YOUR TASKS
A: Please output the part of the Sega history excerpt that opens with the words containing "From the Japanese" and closes with "the United States.".
B: For each statement, say yes or no according to whether the Sega history excerpt agrees, and quote the words from it that settle the matter. (i) Mega-Drive was the Japanese name for Genesis. (ii) In Japan, PlayStation was outselling Saturn. (iii) The editorial staff of Next Generation came to prefer Saturn over PlayStation.

SELECTED TEXT
From the Japanese perspective, Nakayama made the only possible decision. Mega-Drive, the Japanese name for Genesis, never caught on in Japan. Saturn, on the other hand, was outselling PlayStation and looked to be the dominant system. What made sense in Japan, however, was about to become a disastrous move in the United States.

I would absolutely defend the American management on that. Tom knew that the 16-bit business was going to be there. Paul Rioux knew it, and so did Shenobu Toyoda; but Japan refused to believe. They were convinced, and they would not listen to Tom [Kalinske]. They would not listen to Paul [Rioux]. They would listen to no one and they absolutely bullied the U.S. into launching the system. It very much compromised their ability to keep the 16-bit business.

—Michael Latham, former head of Omega Team, Sega of America

 

Back in the United States, the magazine
Next Generation
ran an article in which the internal components of PlayStation and Saturn were shown side by side. The editorial staff had developed a preference for PlayStation over Saturn, based on game performance, and that preference became far more pronounced as more games were published.

INFORMATION SHOWN
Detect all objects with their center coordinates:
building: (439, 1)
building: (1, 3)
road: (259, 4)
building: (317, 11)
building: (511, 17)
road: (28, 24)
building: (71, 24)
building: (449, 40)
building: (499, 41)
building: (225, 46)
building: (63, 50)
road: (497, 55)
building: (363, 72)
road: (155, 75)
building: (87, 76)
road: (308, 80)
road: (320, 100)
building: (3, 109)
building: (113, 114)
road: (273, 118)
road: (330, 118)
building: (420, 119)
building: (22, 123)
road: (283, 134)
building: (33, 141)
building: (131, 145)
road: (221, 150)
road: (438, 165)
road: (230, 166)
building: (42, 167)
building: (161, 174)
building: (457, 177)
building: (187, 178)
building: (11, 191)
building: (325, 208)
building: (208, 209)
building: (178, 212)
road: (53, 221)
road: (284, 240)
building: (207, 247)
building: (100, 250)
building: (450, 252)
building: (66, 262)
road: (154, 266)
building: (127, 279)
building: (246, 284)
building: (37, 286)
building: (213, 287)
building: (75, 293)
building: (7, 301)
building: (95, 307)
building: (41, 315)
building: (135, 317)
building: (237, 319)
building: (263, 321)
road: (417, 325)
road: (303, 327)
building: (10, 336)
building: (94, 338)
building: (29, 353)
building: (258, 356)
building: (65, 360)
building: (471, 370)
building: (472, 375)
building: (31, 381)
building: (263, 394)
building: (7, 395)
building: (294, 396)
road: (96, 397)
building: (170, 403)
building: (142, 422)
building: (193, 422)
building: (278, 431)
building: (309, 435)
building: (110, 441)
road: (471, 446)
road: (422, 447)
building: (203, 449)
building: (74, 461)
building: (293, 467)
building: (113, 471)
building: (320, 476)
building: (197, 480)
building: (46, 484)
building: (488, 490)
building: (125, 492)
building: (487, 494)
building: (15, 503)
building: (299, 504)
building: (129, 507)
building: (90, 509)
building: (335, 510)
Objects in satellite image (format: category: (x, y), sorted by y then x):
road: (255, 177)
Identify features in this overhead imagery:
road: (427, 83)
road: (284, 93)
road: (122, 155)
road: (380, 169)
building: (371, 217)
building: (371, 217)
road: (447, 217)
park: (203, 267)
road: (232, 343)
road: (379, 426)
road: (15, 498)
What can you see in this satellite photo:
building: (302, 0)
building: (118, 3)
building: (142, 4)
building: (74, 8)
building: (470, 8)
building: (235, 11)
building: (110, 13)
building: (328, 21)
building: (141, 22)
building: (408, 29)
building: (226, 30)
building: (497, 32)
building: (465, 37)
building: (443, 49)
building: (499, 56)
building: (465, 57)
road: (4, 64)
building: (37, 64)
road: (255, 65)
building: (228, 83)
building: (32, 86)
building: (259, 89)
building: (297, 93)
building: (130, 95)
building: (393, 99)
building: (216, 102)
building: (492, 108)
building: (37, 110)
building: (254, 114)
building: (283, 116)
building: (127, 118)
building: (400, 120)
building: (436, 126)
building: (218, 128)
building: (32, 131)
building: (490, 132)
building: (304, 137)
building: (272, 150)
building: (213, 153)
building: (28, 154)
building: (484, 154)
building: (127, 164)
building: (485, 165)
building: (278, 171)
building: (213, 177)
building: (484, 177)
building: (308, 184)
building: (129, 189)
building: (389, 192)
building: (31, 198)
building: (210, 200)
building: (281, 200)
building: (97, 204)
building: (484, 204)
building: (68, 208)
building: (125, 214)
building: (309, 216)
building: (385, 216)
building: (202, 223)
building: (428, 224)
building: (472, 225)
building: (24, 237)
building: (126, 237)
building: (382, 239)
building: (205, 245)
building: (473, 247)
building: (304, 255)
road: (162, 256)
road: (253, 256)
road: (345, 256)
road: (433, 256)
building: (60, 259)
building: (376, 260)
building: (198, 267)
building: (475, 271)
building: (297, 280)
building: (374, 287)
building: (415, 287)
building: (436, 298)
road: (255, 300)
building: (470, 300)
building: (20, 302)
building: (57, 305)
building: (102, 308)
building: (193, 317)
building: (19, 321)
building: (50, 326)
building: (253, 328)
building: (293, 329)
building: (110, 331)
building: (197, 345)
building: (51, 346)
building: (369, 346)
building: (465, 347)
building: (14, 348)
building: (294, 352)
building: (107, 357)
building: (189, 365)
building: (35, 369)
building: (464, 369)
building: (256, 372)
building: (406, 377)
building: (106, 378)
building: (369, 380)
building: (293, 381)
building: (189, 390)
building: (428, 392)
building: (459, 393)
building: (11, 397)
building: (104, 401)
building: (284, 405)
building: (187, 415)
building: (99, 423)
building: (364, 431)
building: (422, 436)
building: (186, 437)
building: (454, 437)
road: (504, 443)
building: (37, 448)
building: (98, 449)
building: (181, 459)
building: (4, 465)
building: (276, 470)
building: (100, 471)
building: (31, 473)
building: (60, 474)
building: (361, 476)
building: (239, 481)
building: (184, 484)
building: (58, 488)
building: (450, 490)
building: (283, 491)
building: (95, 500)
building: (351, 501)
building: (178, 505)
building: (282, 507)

SOLUTIONS TO THE TASKS
A:
From the Japanese perspective, Nakayama made the only possible decision. Mega-Drive, the Japanese name for Genesis, never caught on in Japan. Saturn, on the other hand, was outselling PlayStation and looked to be the dominant system. What made sense in Japan, however, was about to become a disastrous move in the United States.

B:
(i) Yes: "Mega-Drive, the Japanese name for Genesis, never caught on in Japan."
(ii) No: "Saturn, on the other hand, was outselling PlayStation and looked to be the dominant system."
(iii) No: "The editorial staff had developed a preference for PlayStation over Saturn, based on game performance"